§ Task to complete
Your answer is one number, how many lines in the entries include "wire".

>>>

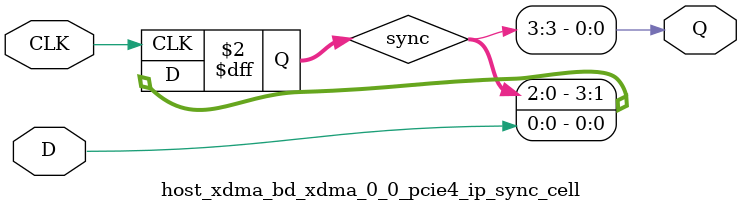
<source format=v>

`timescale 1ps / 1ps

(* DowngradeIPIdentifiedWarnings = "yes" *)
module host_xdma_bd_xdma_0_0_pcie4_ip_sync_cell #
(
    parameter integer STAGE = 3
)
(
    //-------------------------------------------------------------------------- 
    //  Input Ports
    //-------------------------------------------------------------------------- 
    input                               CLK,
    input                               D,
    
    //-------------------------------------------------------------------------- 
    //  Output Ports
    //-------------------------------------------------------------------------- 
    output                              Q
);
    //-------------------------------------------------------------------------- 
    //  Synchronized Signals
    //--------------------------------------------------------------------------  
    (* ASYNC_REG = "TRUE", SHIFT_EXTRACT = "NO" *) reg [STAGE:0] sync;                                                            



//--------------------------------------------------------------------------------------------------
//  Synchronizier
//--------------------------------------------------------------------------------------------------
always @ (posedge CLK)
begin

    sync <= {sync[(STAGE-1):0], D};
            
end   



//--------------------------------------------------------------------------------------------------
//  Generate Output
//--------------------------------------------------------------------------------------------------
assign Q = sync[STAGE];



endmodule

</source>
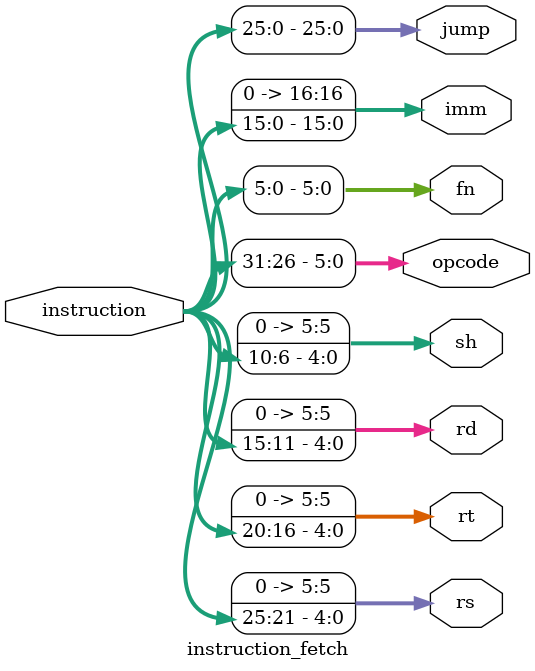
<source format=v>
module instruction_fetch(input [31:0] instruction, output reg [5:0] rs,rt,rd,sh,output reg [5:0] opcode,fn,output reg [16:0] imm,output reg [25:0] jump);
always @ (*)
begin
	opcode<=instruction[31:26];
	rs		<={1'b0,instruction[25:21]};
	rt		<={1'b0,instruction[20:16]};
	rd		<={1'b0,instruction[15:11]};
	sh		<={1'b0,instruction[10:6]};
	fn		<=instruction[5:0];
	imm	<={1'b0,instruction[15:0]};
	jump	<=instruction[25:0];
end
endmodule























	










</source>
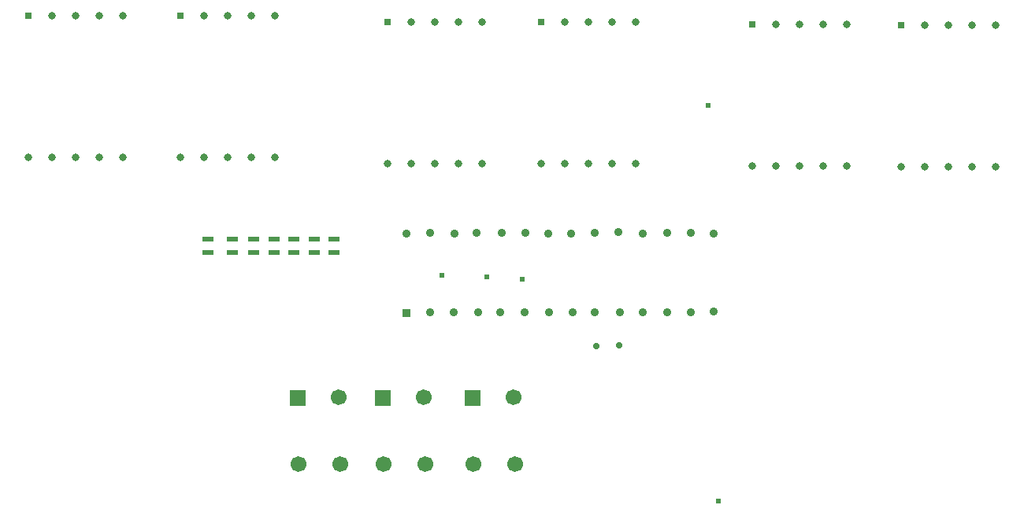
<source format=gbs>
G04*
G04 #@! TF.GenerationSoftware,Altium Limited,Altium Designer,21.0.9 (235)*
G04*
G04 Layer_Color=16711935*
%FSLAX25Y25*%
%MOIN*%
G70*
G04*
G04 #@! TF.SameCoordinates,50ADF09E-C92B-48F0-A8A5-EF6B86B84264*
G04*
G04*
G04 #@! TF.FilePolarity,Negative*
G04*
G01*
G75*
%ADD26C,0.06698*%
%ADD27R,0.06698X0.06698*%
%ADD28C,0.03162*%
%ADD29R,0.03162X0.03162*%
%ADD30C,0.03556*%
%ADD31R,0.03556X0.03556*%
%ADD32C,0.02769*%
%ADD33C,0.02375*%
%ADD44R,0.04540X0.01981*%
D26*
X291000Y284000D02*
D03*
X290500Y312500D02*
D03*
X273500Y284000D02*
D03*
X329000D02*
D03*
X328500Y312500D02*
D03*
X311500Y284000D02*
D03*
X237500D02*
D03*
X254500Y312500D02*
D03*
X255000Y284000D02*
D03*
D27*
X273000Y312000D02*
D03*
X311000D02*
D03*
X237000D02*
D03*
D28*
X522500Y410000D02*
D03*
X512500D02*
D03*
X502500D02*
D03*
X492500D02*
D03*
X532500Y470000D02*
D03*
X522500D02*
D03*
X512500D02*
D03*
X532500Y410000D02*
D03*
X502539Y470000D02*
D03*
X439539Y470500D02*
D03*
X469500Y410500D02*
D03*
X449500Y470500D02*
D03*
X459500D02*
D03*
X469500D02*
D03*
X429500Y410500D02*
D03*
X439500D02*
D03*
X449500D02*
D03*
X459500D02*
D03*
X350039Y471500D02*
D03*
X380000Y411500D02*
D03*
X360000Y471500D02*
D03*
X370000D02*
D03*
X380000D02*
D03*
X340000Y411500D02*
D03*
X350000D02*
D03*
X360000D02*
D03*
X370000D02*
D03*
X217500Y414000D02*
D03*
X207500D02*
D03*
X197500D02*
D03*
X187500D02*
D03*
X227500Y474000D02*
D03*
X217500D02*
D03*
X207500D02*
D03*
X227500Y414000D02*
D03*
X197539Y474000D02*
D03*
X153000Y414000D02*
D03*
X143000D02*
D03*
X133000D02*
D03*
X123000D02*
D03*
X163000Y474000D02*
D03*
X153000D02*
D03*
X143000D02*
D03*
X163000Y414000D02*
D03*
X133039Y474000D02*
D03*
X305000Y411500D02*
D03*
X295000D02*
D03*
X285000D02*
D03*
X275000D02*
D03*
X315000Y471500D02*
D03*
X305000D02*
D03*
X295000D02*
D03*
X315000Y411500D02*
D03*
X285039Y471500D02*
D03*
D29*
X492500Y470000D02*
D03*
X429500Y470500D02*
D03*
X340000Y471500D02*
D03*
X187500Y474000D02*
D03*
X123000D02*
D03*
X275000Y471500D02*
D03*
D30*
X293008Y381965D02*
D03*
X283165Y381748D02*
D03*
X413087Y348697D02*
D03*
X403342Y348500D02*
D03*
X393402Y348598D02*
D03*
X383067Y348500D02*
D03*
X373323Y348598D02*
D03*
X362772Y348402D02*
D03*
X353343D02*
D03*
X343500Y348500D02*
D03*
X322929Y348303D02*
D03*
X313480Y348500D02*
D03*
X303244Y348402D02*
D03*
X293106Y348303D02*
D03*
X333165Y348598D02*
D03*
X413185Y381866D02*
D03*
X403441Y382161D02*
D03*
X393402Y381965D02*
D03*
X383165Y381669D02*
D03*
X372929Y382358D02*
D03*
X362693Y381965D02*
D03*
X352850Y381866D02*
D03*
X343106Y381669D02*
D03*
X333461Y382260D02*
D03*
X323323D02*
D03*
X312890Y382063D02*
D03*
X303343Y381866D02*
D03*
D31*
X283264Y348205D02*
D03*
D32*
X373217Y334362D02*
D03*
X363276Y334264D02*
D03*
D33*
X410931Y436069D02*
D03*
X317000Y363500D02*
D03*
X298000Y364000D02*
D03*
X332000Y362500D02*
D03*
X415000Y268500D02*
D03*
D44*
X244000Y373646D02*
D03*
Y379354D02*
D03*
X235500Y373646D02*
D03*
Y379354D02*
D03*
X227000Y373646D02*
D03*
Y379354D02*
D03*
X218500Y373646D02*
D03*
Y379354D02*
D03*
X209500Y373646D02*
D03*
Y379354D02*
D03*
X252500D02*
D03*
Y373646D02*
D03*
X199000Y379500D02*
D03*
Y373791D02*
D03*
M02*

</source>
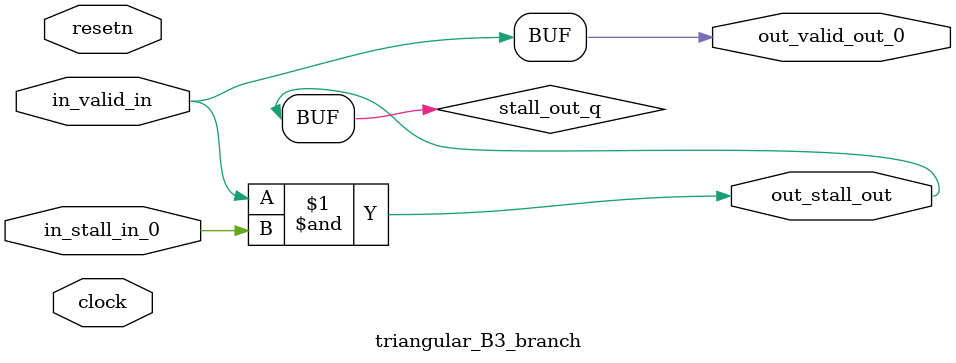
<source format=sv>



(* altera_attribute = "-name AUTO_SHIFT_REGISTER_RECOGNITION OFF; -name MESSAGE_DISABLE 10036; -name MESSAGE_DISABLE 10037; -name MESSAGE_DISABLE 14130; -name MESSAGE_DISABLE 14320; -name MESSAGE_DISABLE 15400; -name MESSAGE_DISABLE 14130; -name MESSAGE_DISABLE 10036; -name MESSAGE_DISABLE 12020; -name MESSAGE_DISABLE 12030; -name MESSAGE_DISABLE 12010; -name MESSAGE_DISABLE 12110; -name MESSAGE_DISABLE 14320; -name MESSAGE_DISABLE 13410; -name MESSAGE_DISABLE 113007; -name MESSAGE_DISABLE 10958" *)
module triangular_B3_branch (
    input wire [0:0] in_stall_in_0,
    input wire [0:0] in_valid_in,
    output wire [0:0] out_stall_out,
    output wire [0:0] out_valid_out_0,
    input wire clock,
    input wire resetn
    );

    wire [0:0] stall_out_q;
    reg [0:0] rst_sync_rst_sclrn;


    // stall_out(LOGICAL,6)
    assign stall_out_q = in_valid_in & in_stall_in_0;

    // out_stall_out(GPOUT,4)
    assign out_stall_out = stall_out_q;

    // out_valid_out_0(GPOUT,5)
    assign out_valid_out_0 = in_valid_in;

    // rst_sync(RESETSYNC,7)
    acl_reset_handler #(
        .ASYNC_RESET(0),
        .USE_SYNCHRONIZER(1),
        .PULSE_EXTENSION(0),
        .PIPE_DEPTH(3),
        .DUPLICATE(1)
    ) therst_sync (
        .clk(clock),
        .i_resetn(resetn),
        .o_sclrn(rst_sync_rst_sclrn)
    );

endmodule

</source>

<<<
>>>

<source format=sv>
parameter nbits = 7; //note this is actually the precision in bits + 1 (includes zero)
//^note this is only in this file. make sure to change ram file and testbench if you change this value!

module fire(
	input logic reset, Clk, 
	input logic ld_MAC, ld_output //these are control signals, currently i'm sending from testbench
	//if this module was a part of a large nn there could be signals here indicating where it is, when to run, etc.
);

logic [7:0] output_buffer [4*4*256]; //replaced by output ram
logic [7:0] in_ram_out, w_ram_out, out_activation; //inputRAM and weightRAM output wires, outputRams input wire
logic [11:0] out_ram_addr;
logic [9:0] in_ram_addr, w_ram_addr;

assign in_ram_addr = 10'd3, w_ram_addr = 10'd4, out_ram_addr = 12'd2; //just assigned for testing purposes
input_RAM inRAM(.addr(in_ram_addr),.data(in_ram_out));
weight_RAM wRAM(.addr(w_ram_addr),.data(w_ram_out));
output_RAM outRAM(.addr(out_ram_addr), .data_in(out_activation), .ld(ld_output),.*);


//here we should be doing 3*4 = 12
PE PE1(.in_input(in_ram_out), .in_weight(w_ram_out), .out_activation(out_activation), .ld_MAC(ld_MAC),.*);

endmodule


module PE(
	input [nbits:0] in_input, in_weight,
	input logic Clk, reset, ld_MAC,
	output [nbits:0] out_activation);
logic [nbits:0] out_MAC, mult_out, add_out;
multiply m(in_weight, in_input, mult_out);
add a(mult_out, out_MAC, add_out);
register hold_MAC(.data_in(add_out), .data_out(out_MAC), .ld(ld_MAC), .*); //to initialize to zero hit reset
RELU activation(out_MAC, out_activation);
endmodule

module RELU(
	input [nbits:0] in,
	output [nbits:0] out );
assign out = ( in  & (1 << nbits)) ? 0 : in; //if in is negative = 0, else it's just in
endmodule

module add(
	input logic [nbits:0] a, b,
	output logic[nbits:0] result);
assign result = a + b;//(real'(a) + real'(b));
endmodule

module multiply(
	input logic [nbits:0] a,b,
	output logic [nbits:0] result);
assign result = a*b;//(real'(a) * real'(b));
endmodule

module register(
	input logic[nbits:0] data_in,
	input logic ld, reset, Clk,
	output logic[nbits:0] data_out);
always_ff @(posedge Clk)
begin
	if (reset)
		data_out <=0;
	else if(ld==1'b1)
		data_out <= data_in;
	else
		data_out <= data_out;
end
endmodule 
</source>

<<<

§ Response area
8